Parado atrás de altar hay un cura. La gente se para y sale. Afuera hay un cajón
sobre una especie de zorra. Dudo que sea el mismo cajón que estaba en la
capilla porque no ví quienes lo cargaron y llevaron hasta ahí. Quizás fueron
los mismos caballeros de Lasala. O los empleados del cementerio. Incluso tal
vez yo colaboré”.
¿Cómo hablar
del padre, que acaba de morir? A Enrique Decarli no le alcanzó con su oficio de
cuentista para contar esta historia. Necesitó entrar en la novela, un formato
nuevo para él, y para eso se aferró a lo que ya conocía bien: narrar con frases
cortas, controlando las emociones de sus personajes, con capítulos cortos que
parecen cuentos y que le dan a su primera novela una temporalidad fragmentaria.
Anécdotas breves, que van deslizándose en forma casi imperceptible en el relato
principal.
Que el
personaje central, en la escena que les leí, haya puesto las manos debajo de
sus piernas, no es casual. La gestualidad, lo teatral, es fundamental en la
obra de Decarli. Sus cuentos son piezas visuales. Perfectas. Flipper también es una pieza visual, o,
mejor dicho, un conjunto de piezas. A pesar
de que esta vez Decarli se mete de lleno en el realismo –sin esas fugas
hacia lo fantástico que hay en sus cuentos-, es natural leerlo con la sensación
de que lo que narra es apenas una parte menor del asunto. Siempre hay algo más.
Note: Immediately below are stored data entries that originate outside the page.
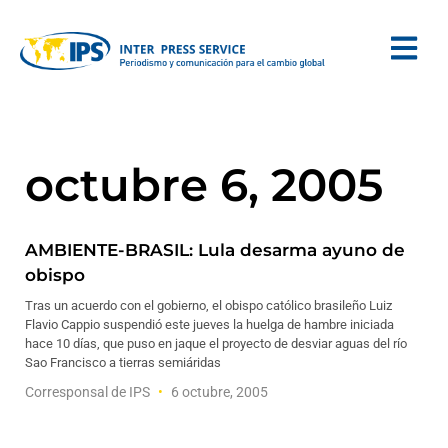
octubre 6, 2005
AMBIENTE-BRASIL: Lula desarma ayuno de
obispo
Tras un acuerdo con el gobierno, el obispo católico brasileño Luiz
Flavio Cappio suspendió este jueves la huelga de hambre iniciada
hace 10 días, que puso en jaque el proyecto de desviar aguas del río
Sao Francisco a tierras semiáridas
Corresponsal de IPS
6 octubre, 2005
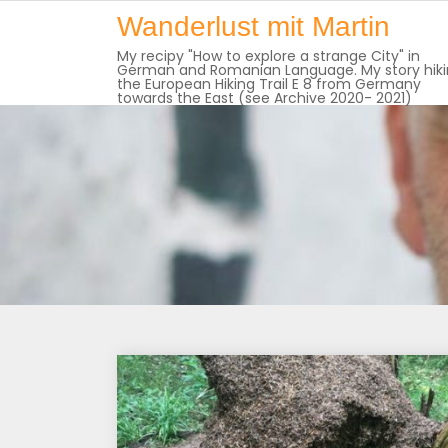
Skip
Wanderlust mit Martin
to
My recipy "How to explore a strange City" in
content
German and Romanian Language. My story hik
the European Hiking Trail E 8 from Germany
towards the East (see Archive 2020- 2021)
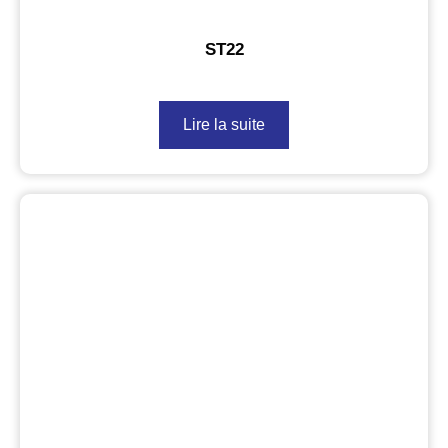
ST22
Lire la suite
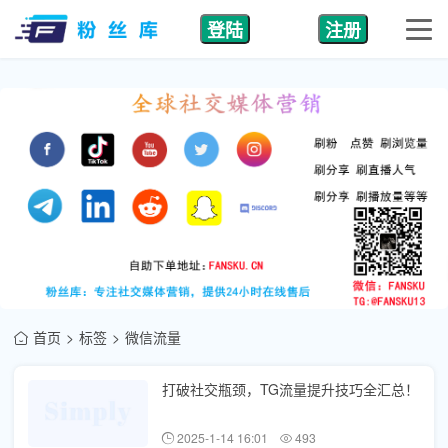
登陆
注册
首页
标签
微信流量
打破社交瓶颈，TG流量提升技巧全汇总！
2025-1-14 16:01
493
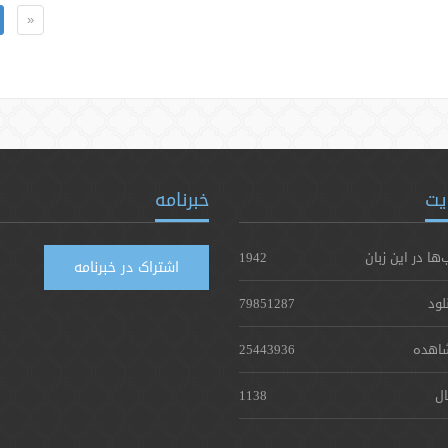
«
یت
خبرنامه
‌ها در این زبان
1942
اشتراک در خبرنامه
لود
79851287
اهده
25443936
ال
1138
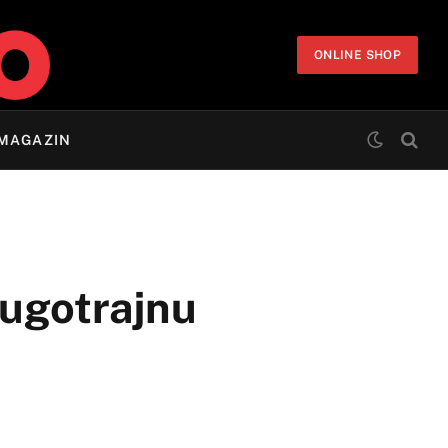
ONLINE SHOP
MAGAZIN
dugotrajnu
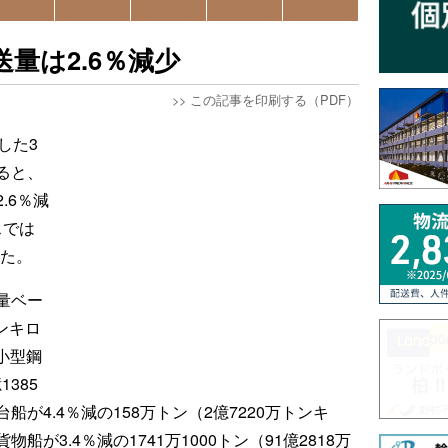
量は2.6％減少
>>
この記事を印刷する（PDF）
した3
ると、
.6％減
スでは
った。
量ベー
トンキロ
、小型鋼
1385
が4.4％減の158万トン（2億7220万トンキ
が3.4％減の1741万1000トン（91億2818万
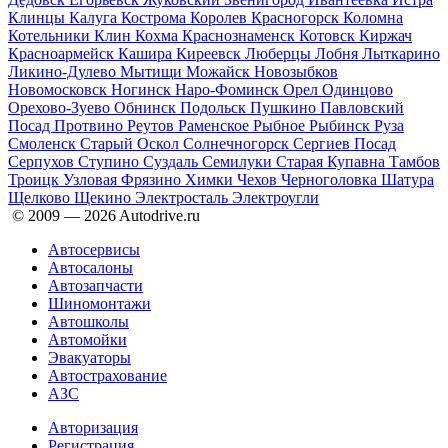
Клинцы
Калуга
Кострома
Королев
Красногорск
Коломна
Котельники
Клин
Кохма
Краснознаменск
Котовск
Киржач
Красноармейск
Кашира
Киреевск
Люберцы
Лобня
Лыткарино
Ликино-Дулево
Мытищи
Можайск
Новозыбков
Новомосковск
Ногинск
Наро-Фоминск
Орел
Одинцово
Орехово-Зуево
Обнинск
Подольск
Пушкино
Павловский
Посад
Протвино
Реутов
Раменское
Рыбное
Рыбинск
Руза
Смоленск
Старый Оскол
Солнечногорск
Сергиев Посад
Серпухов
Ступино
Суздаль
Семилуки
Старая Купавна
Тамбов
Троицк
Узловая
Фрязино
Химки
Чехов
Черноголовка
Шатура
Щелково
Щекино
Электросталь
Электроугли
© 2009 —
2026
Autodrive.ru
Автосервисы
Автосалоны
Автозапчасти
Шиномонтажи
Автошколы
Автомойки
Эвакуаторы
Автострахование
АЗС
Авторизация
Регистрация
Algo inaccesible para los lectores, o, por lo menos, algo que intentamos
empezar a descifrar, sabiendo, de antemano, que no vamos a poder hacerlo. Nos
faltan elementos. La historia se nos va de las manos.
Conozco
la obra editada de Enrique Decarli y algo de lo inédito. También a él, porque
nos encontramos al mismo tiempo, sus libros, mis libros, él y yo. Enseguida nos
hicimos amigos, desde el primer café que tomamos en Adrogué, hace siete u ocho
años. O tal vez un poco más. Hubo una época en que nos juntábamos a escribir y
de esos encuentros salió parte del material de dos de sus libros y también de
dos de los míos. Ahora presenta su primera novela. Hay algo distinto, en
relación a sus cuentos, algo más personal. En su novela se expone más, incluso
hay cosas de su propia vida que están en juego en este libro. Pero conserva su
marca, esa escritura medida, precisa, musical, ordenada. Él necesita ordenarse
para narrar. Para que su mundo fluya con naturalidad. Y con belleza.